Performance Evaluation of a New Dedicated Breast PET Scanner Using NEMA NU4-2008 Standards

• Published in: Journal of Nuclear Medicine Vol. 55; no. 7; pp. 1198 - 1203
• Main Authors: Miyake, Kanae K, Matsumoto, Keiichi, Inoue, Mika, Nakamoto, Yuji, Kanao, Shotaro, Oishi, Tae, Kawase, Shigeto, Kitamura, Keishi, Yamakawa, Yoshiyuki, Akazawa, Ayako, Kobayashi, Tetsuya, Ohi, Junichi, Togashi, Kaori
• Format: Journal Article
• Language: English
• Published: United States Society of Nuclear Medicine 01.07.2014
• Subjects: Animals; Associations; Breast - diagnostic imaging; Breast cancer; Humans; Medical imaging; Nuclear medicine; Phantoms, Imaging; Positron-Emission Tomography - instrumentation; Positron-Emission Tomography - standards; Quality Control; Rats; Reference Standards; Scattering, Radiation; performance evaluation; breast cancer; dedicated breast PET; NEMA
• ISSN: 0161-5505; 1535-5667; 2159-662X
• DOI: 10.2967/jnumed.113.131565

The aim of this work was to evaluate the performance characteristics of a newly developed dedicated breast PET scanner, according to National Electrical Manufacturers Association (NEMA) NU 4-2008 standards. The dedicated breast PET scanner consists of 4 layers of a 32 × 32 lutetium oxyorthosilicate-based crystal array, a light guide, and a 64-channel position-sensitive photomultiplier tube. The size of a crystal element is 1.44 × 1.44 × 4.5 mm. The detector ring has a large solid angle with a 185-mm aperture and an axial coverage of 155.5 mm. The energy windows at depth of interaction for the first and second layers are 400-800 keV, and those at the third and fourth layers are 100-800 keV. A fixed timing window of 4.5 ns was used for all acquisitions. Spatial resolution, sensitivity, counting rate capabilities, and image quality were evaluated in accordance with NEMA NU 4-2008 standards.

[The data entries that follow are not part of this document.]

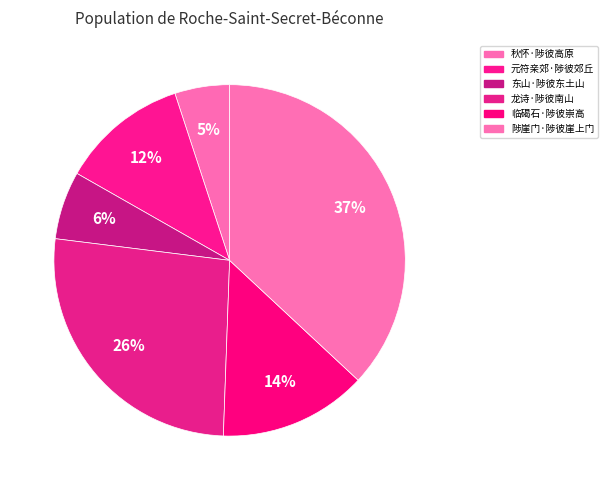

What percentage is NOT represented by 秋怀·陟彼高原?

95.0%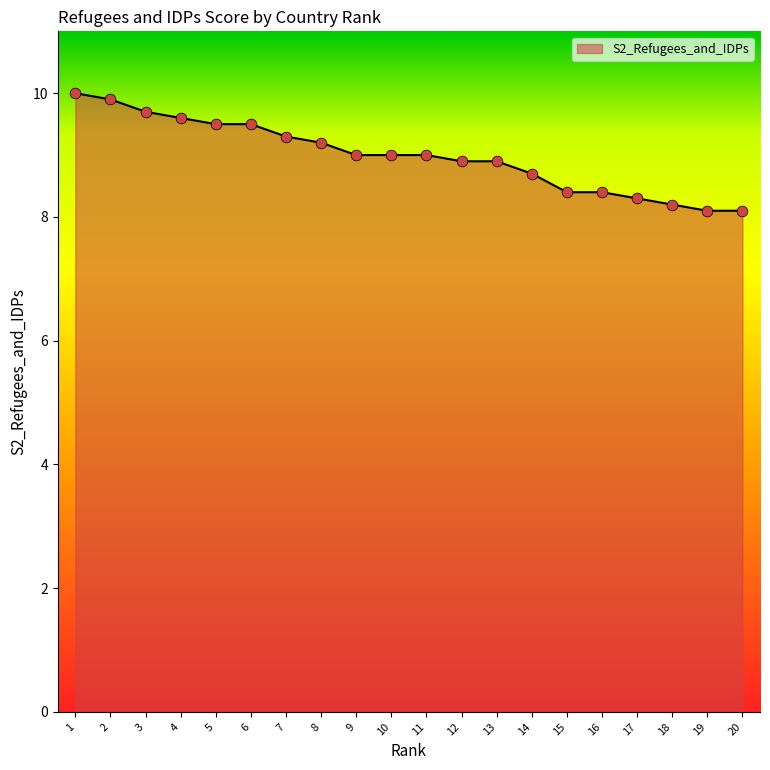

What is the ratio of the value at 11 to the value at 18?

1.1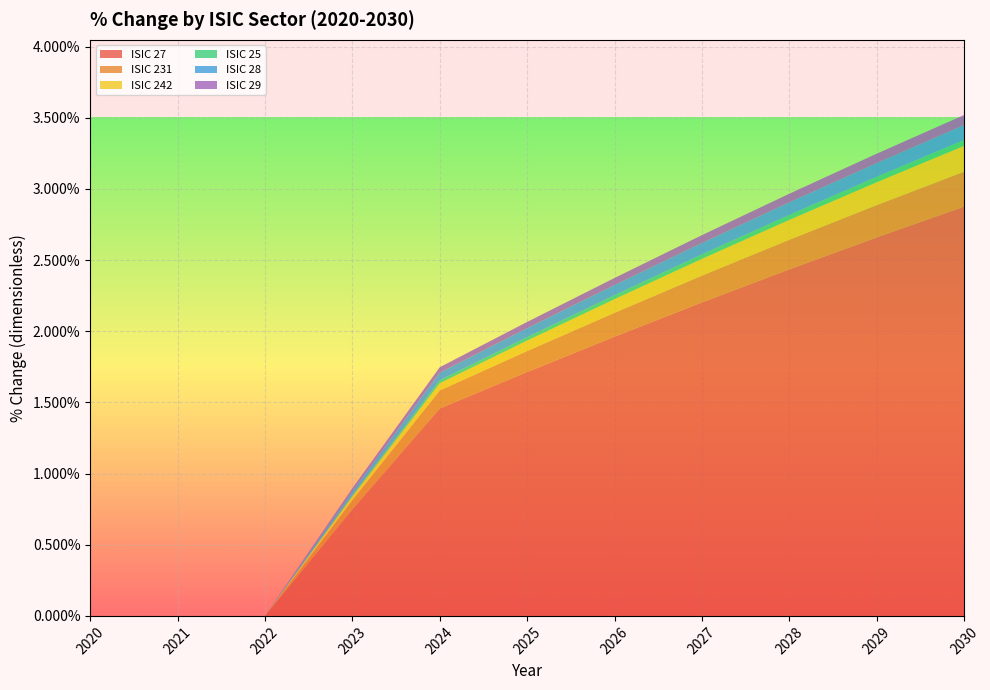

What are all the series names shown in the legend?

ISIC 27, ISIC 231, ISIC 242, ISIC 25, ISIC 28, ISIC 29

Human imaging was performed in addition to the evaluation. Radial, tangential, and axial spatial resolution measured as minimal full width at half maximum approached 1.6, 1.7, and 2.0 mm, respectively, for filtered backprojection reconstruction and 0.8, 0.8, and 0.8 mm, respectively, for dynamic row-action maximum-likelihood algorithm reconstruction. The peak absolute sensitivity of the system was 11.2%. Scatter fraction at the same acquisition settings was 30.1% for the rat-sized phantom. Peak noise-equivalent counting rate and peak true rate for the ratlike phantom was 374 kcps at 25 MBq and 603 kcps at 31 MBq, respectively. In the image-quality phantom study, recovery coefficients and uniformity were 0.04-0.82 and 1.9%, respectively, for standard reconstruction mode and 0.09-0.97 and 4.5%, respectively, for enhanced-resolution mode. Human imaging provided high-contrast images with restricted background noise for standard reconstruction mode and high-resolution images for enhanced-resolution mode. The dedicated breast PET scanner has excellent spatial resolution and high sensitivity. The performance of the dedicated breast PET scanner is considered to be reasonable enough to support its use in breast cancer imaging.